Auclair-Button Farmstead, Melrose – the farmstead dates to 1791 and includes a house, the main portion of which was built in 1849, along with a tenant house (1805), shop barn (built 1810–1830), sheep barn (built 1830–1850), and an icehouse (1900) surviving in an intact rural setting.
Cartin-Snyder-Overacker Farmstead, Pittstown – The farmstead retains a largely intact assemblage of historic agricultural outbuildings, including a threshing barn (1810), tool barn (1810), horse barn (1840-60), milk house (1920s), and ice house (1900).
Rockland Print Works, Garnerville – largely constructed between and 1871 and 1910, the complex is nationally significant for its association with Garner & Co., the largest textile producer in the United States, with a workforce that numbered over 10,000 employees by the mid-late 19th century in New York and Pennsylvania, exerting enormous influence on consumers of the textile industry and on the American workforce
First Baptist Society of Bath – built in 1887-88, the Romanesque Revival building was designed by prominent Binghamton architect Truman I. Lacey and constructed by local builders for the village’s Baptist congregation, which had formed in 1842.

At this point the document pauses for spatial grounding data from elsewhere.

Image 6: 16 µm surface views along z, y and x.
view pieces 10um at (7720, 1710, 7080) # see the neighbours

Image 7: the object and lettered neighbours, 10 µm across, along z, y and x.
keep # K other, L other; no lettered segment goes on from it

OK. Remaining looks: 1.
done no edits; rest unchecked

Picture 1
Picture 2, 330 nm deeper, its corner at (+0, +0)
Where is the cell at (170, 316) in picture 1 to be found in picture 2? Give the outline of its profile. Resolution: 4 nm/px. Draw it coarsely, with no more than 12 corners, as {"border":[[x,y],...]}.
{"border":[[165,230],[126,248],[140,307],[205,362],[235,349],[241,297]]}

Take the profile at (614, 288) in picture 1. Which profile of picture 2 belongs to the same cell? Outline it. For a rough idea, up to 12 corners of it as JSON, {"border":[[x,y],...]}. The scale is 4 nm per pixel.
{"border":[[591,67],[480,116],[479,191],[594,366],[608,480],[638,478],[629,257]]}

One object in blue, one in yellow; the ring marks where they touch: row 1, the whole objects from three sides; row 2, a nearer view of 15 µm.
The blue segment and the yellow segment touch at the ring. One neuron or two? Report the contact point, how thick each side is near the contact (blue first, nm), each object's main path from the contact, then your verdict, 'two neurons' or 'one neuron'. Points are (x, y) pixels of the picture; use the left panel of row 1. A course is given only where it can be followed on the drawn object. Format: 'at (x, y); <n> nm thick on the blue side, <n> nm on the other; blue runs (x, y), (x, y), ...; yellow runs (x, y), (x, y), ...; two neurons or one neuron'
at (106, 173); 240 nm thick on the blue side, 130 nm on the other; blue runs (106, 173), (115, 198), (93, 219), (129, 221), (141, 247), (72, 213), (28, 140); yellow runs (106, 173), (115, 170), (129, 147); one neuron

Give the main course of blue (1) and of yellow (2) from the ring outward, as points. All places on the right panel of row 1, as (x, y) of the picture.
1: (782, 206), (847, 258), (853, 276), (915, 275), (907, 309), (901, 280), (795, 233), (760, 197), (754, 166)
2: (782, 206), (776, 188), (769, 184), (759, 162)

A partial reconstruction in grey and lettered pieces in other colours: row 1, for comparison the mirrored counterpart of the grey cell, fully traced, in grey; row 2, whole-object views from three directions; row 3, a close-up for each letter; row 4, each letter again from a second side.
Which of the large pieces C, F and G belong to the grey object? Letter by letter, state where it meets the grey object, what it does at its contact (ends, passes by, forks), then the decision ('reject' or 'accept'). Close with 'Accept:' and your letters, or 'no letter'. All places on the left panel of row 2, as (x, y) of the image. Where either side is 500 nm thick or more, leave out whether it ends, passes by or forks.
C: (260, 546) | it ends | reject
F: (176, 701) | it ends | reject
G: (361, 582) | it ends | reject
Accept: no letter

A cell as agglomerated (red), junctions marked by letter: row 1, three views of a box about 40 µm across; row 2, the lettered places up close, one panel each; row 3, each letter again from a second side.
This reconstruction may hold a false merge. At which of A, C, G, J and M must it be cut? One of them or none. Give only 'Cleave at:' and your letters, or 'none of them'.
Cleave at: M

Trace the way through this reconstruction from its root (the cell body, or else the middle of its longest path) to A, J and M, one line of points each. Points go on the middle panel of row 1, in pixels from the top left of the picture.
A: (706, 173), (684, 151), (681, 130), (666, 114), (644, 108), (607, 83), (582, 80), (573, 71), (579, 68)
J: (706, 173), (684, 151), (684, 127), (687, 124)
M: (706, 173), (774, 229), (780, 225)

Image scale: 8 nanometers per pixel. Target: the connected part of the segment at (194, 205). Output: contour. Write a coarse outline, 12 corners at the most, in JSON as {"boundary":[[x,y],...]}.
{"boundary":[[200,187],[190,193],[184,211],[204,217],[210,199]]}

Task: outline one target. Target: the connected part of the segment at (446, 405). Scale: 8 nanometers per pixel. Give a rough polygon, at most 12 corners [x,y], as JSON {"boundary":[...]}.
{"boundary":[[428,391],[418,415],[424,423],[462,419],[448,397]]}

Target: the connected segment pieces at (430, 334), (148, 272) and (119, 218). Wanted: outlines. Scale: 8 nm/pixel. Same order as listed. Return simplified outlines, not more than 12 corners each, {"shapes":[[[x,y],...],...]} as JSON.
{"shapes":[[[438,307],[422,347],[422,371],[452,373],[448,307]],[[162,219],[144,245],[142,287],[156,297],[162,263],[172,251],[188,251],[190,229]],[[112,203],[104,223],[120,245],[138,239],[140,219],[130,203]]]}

Cherry Grove Community House and Theater, Cherry Grove – the building was floated across Long Island’s Great South Bay to serve as the community house for the Cherry Grove Property Owners Association, which organized in 1944 to serve the small hamlet’s civic needs and played an enormous role in shaping what gradually evolved into “America’s First Gay and Lesbian Town.”
Delaware & Hudson Passenger Station (Lake George Railroad Station), Lake George – erected 1909-1911 as a complement to a nearby Fort William Henry Hotel, which was largely demolished in 1969, the Mediterranean Revival style station is among the last surviving features of what was a sprawling resort complex operated by Delaware & Hudson to serve a thriving tourist industry.